一人一人に——人生があった。恐怖があり、怒りがあり、悲しみがあった。好きな食べ物があり、嫌いな天気があり、夜空の星を見上げたこともあっただろう。それが全て、「なかったこと」にされている。
「……私も」
リーリエは呟いた。
「私が教会から逃げたとき——もし、カインさんに拾われなかったら。もし、ここで死んでいたら——私も、消されていたかもしれません。教会の記録から名前を消されて、『最後の聖女は崇高な使命を全うした』と書き換えられて」
カインの目が、一瞬——鋭くなった。深紅の瞳に、炎のような光が走った。
「お前は消させない」
短い一言。しかしその声には、有無を言わせぬ重みがあった。五百年間、記録を守り続けた男の声。
リーリエは小さく微笑んだ。その笑みは——少し、切なかった。
「ありがとうございます。でも——この五人には、そう言ってくれる人がいなかったんですね」
カインが——息を詰めた。
沈黙が落ちた。重い沈黙。テーブルの上の記録が、その重さを証明するように横たわっている。

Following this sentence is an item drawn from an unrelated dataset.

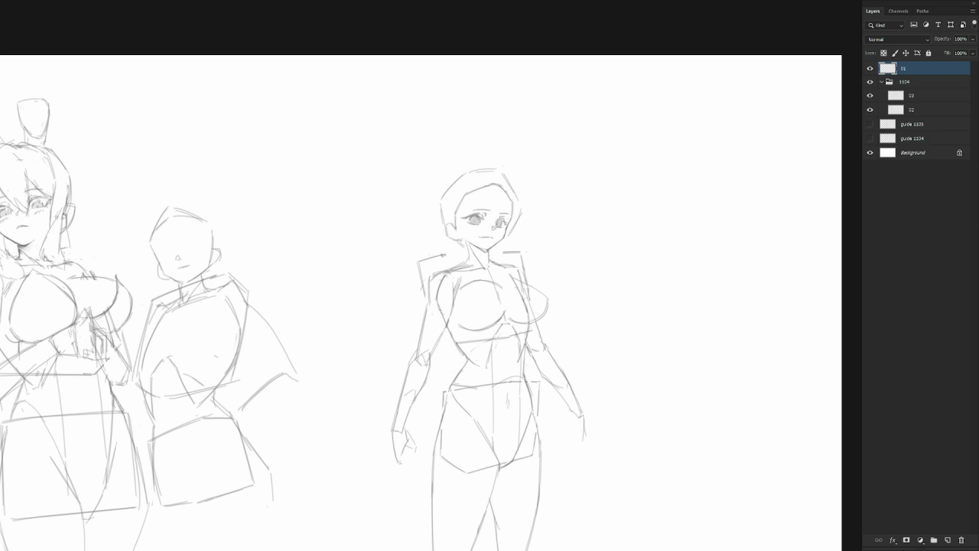
pyautogui.press('ctrl+z')
pyautogui.press('ctrl+z')
pyautogui.press('ctrl+z')
pyautogui.moveTo(464, 282); pyautogui.dragTo(499, 293)
pyautogui.press('ctrl+z')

リーリエは対照表に目を戻した。五つの空白。五人の消された聖女。そのうちの一人——逃亡を試みた聖女の記録が、カインの収集品の中に比較的詳しく残っていた。
「この人の記録が……一番詳しいですね」
「逃亡した聖女だ。各地の修道院に断片が散らばっていた。教会の追跡記録が、皮肉にも逃走経路を残している。追う側の記録が、逃げた側の足跡を保存してしまった」
「読みましょう」
リーリエは新しい記録の束を手に取った。
調査に夢中になっていると——テーブルの端に、温かい食事が置かれた。
リュカだった。
「お嬢、旦那様。夕飯っすよ。記録も大事ですけど、食べないと身体もちませんって」
リーリエは記録から目を上げた。湯気の立つスープと焼きたてのパン。リュカの料理は、いつだって温かい。どんなに重い話をしていても——この城の食卓には温もりがある。
「食べてから続きだ」
カインが言った。リーリエの手から記録を取り上げるように、自然に手が伸びた。
「……あ」
「食え」
「カインさんこそ。朝からずっと、何も召し上がっていませんよね」
カインの手が止まった。
「……気のせいだ」
「気のせいじゃありません。リュカさんが言ってましたよ」
リュカが素早く視線を逸らした。「いや俺なんも言ってないすけど」という小声が聞こえた。耳が少しピンと立っている。嘘が下手な従者。
二人は向かい合ってスープを飲んだ。温かい。身体の芯まで染み渡る。
消された五人の聖女の記録の続きは、食事の後に。
リーリエは次の記録に手を伸ばした。逃亡した聖女——その人は、何を思い、どこへ逃げようとしたのか。